In the spirit of Nickel and Dimed, a necessary and revelatory
expose of the invisible human workforce that powers the web—and
that foreshadows the true future of work.
Hidden beneath the surface of the web, lost in our wrong-headed
debates about AI, a new menace is looming. Anthropologist Mary L.
Gray and computer scientist Siddharth Suri team up to unveil how
services delivered by companies like Amazon, Google, Microsoft, and
Uber can only function smoothly thanks to the judgment and experience
of a vast, invisible human labor force. These people doing "ghost
work" make the internet seem smart. They perform high-tech
piecework: flagging X-rated content, proofreading, designing engine
parts, and much more. An estimated 8 percent of Americans have worked
at least once in this “ghost economy,” and that number is
growing.

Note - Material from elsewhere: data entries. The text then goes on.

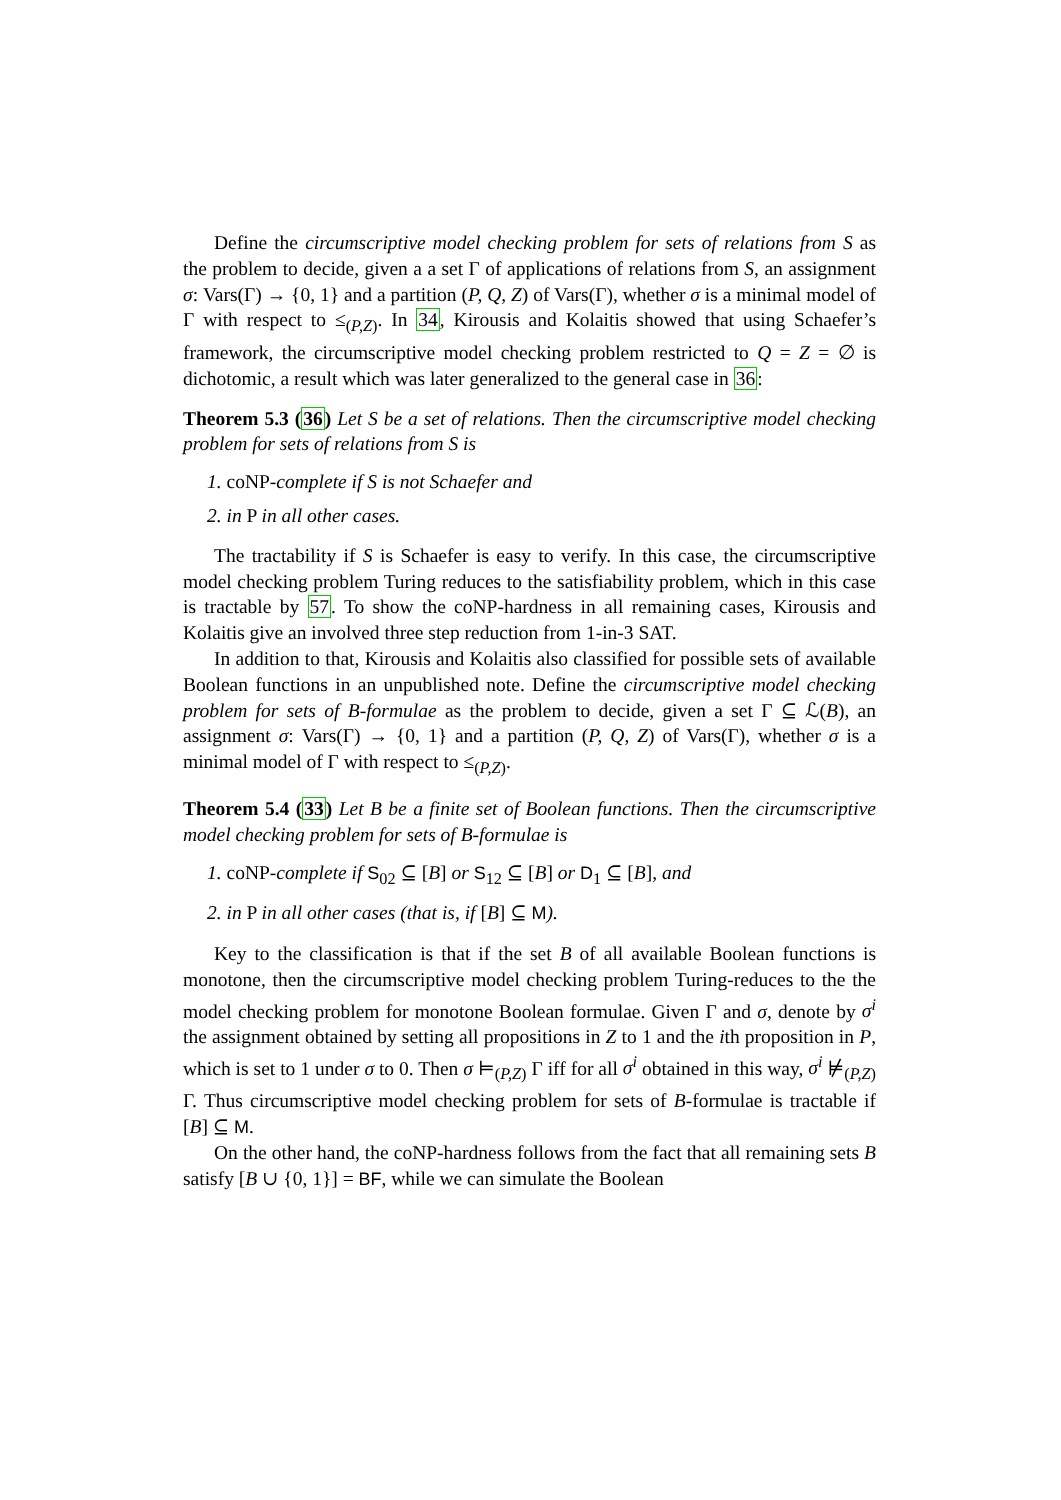Define the circumscriptive model checking problem for sets of relations from S as the problem to decide, given a a set Γ of applications of relations from S, an assignment σ: Vars(Γ) → {0, 1} and a partition (P, Q, Z) of Vars(Γ), whether σ is a minimal model of Γ with respect to ≤<sub>(P,Z)</sub>. In 34, Kirousis and Kolaitis showed that using Schaefer’s framework, the circumscriptive model checking problem restricted to Q = Z = ∅ is dichotomic, a result which was later generalized to the general case in 36:
Theorem 5.3 (36) Let S be a set of relations. Then the circumscriptive model checking problem for sets of relations from S is
1. coNP-complete if S is not Schaefer and
2. in P in all other cases.
The tractability if S is Schaefer is easy to verify. In this case, the circumscriptive model checking problem Turing reduces to the satisfiability problem, which in this case is tractable by 57. To show the coNP-hardness in all remaining cases, Kirousis and Kolaitis give an involved three step reduction from 1-in-3 SAT.
In addition to that, Kirousis and Kolaitis also classified for possible sets of available Boolean functions in an unpublished note. Define the circumscriptive model checking problem for sets of B-formulae as the problem to decide, given a set Γ ⊆ ℒ(B), an assignment σ: Vars(Γ) → {0, 1} and a partition (P, Q, Z) of Vars(Γ), whether σ is a minimal model of Γ with respect to ≤<sub>(P,Z)</sub>.
Theorem 5.4 (33) Let B be a finite set of Boolean functions. Then the circumscriptive model checking problem for sets of B-formulae is
1. coNP-complete if S<sub>02</sub> ⊆ [B] or S<sub>12</sub> ⊆ [B] or D<sub>1</sub> ⊆ [B], and
2. in P in all other cases (that is, if [B] ⊆ M).
Key to the classification is that if the set B of all available Boolean functions is monotone, then the circumscriptive model checking problem Turing-reduces to the the model checking problem for monotone Boolean formulae. Given Γ and σ, denote by σ<sup>i</sup> the assignment obtained by setting all propositions in Z to 1 and the ith proposition in P, which is set to 1 under σ to 0. Then σ ⊨<sub>(P,Z)</sub> Γ iff for all σ<sup>i</sup> obtained in this way, σ<sup>i</sup> ⊭<sub>(P,Z)</sub> Γ. Thus circumscriptive model checking problem for sets of B-formulae is tractable if [B] ⊆ M.
On the other hand, the coNP-hardness follows from the fact that all remaining sets B satisfy [B ∪ {0, 1}] = BF, while we can simulate the Boolean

They usually earn less than legal minimums for traditional
work, they have no health benefits, and they can be fired at any time
for any reason, or none.
There are no labor
laws to govern this kind of work, and these latter-day assembly lines
draw in—and all too often overwork and underpay—a surprisingly
diverse range of workers: harried young mothers, professionals forced
into early retirement, recent grads who can’t get a toehold on the
traditional employment ladder, and minorities shut out of the jobs
they want. Gray and Suri also show how ghost workers, employers, and
society at large can ensure that this new kind of work creates
opportunity—rather than misery—for those who do it.